● Your assignment
Examine the material below and count the lines that hold the word "pixels". Report only the number.

● Entries supplied

--- --- ---

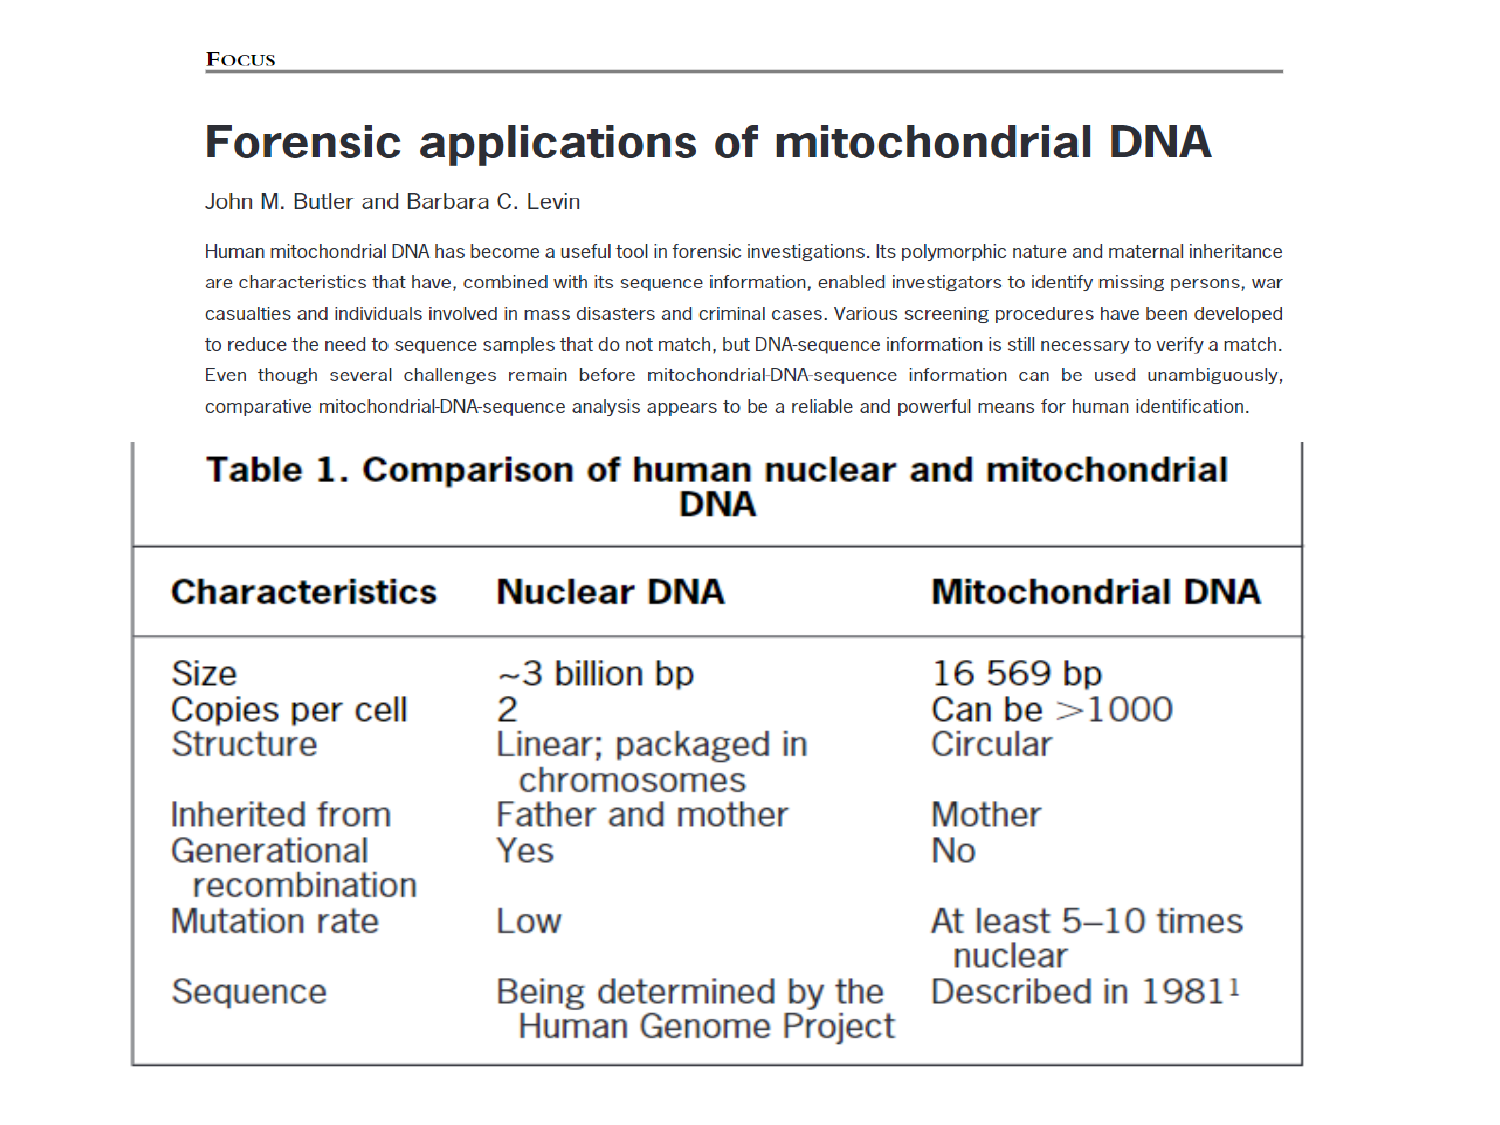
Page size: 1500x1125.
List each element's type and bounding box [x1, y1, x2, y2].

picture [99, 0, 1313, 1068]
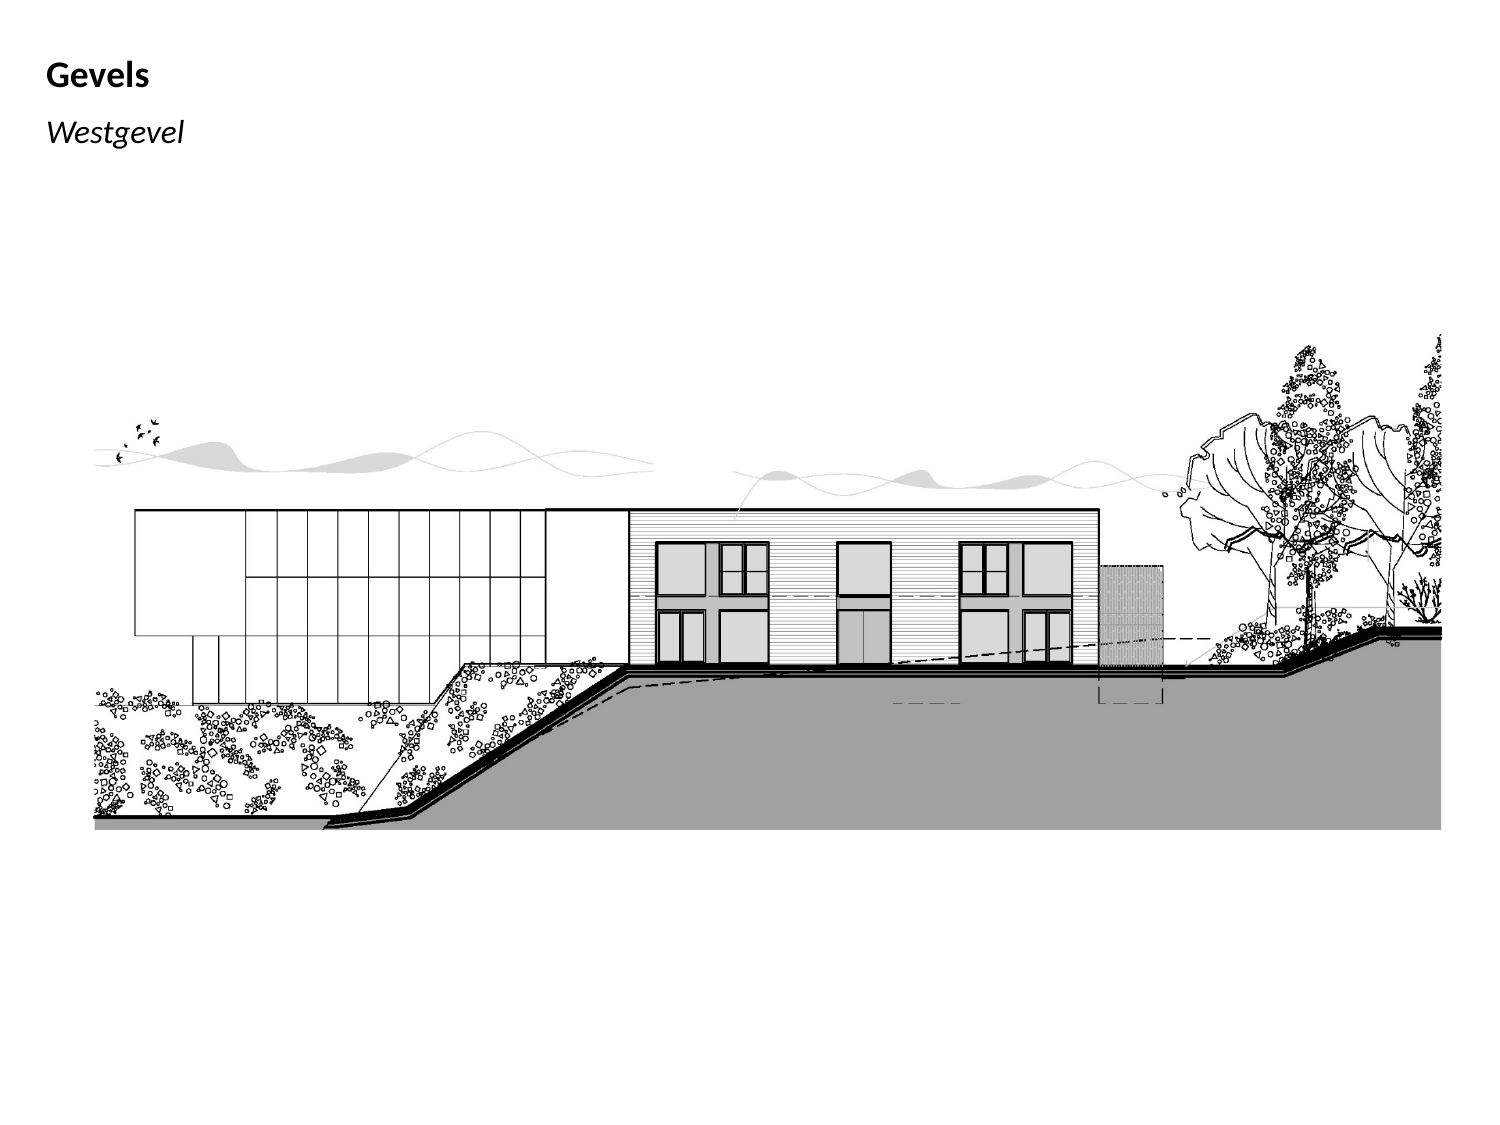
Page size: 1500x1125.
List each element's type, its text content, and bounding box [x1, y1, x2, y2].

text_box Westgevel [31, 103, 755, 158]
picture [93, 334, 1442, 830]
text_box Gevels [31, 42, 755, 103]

--- --- ---

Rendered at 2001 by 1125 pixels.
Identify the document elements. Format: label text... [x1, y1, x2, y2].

--- --- ---

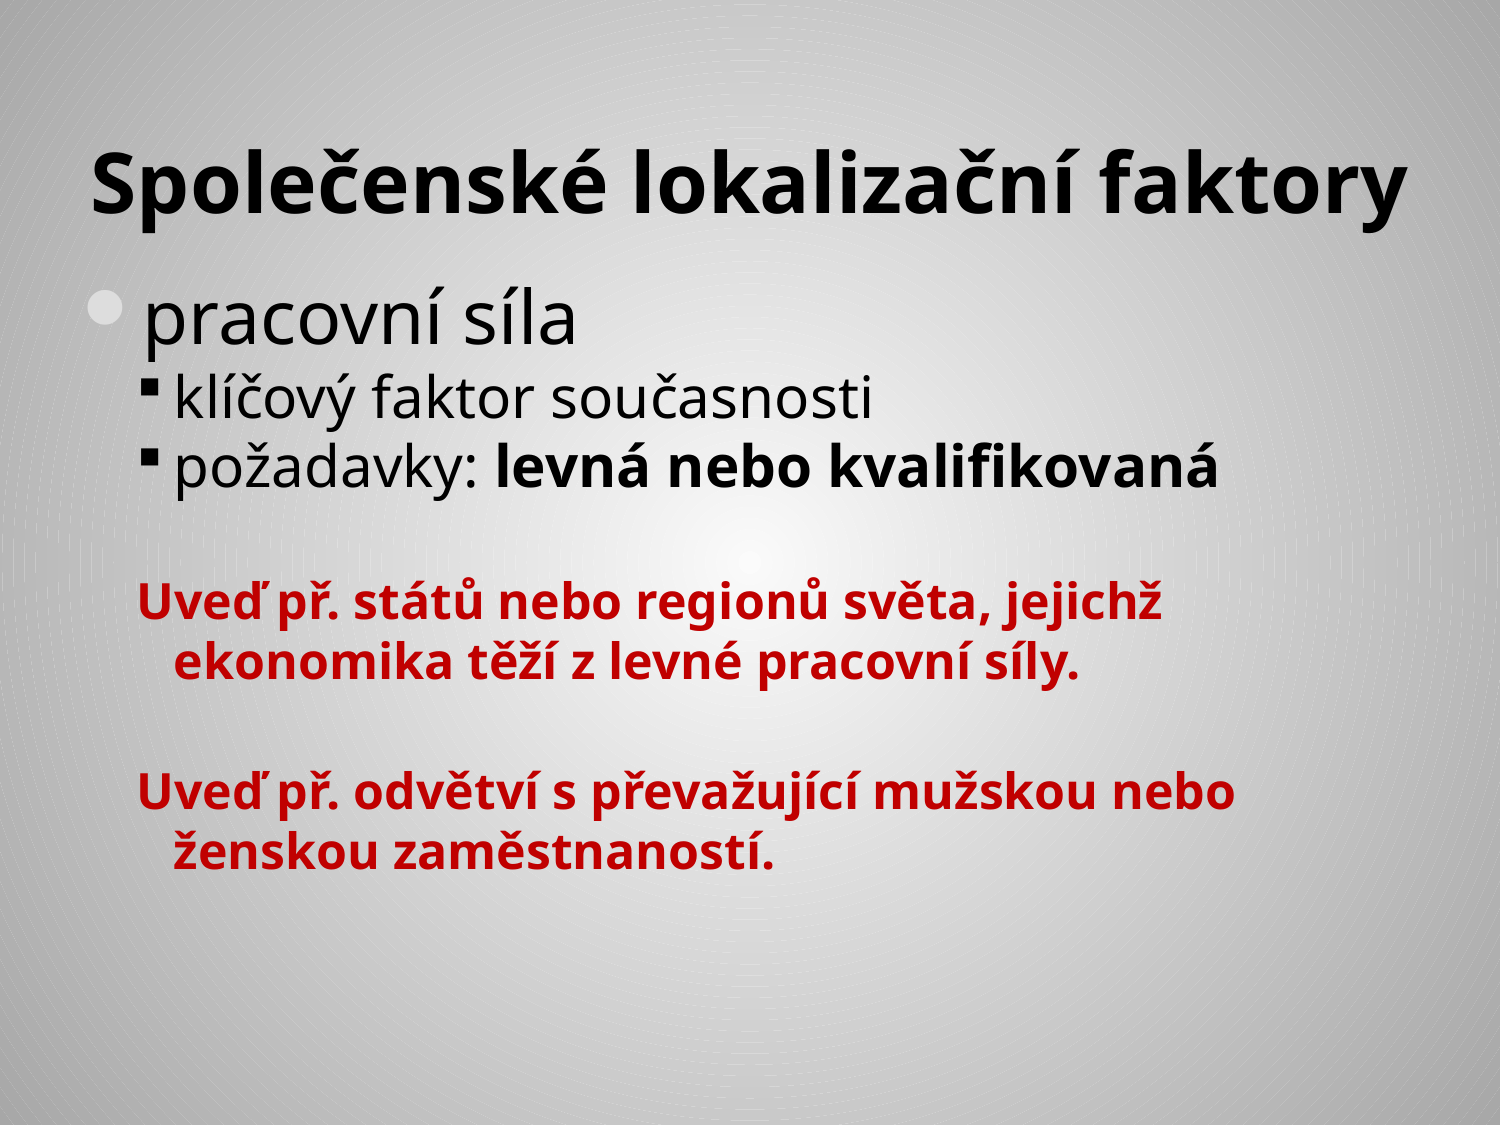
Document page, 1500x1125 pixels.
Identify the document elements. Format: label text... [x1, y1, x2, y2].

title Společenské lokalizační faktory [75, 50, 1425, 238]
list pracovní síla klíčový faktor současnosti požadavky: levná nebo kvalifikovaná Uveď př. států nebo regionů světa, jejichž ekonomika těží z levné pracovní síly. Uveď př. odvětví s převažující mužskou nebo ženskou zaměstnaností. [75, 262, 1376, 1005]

--- --- ---

● Output for this task
2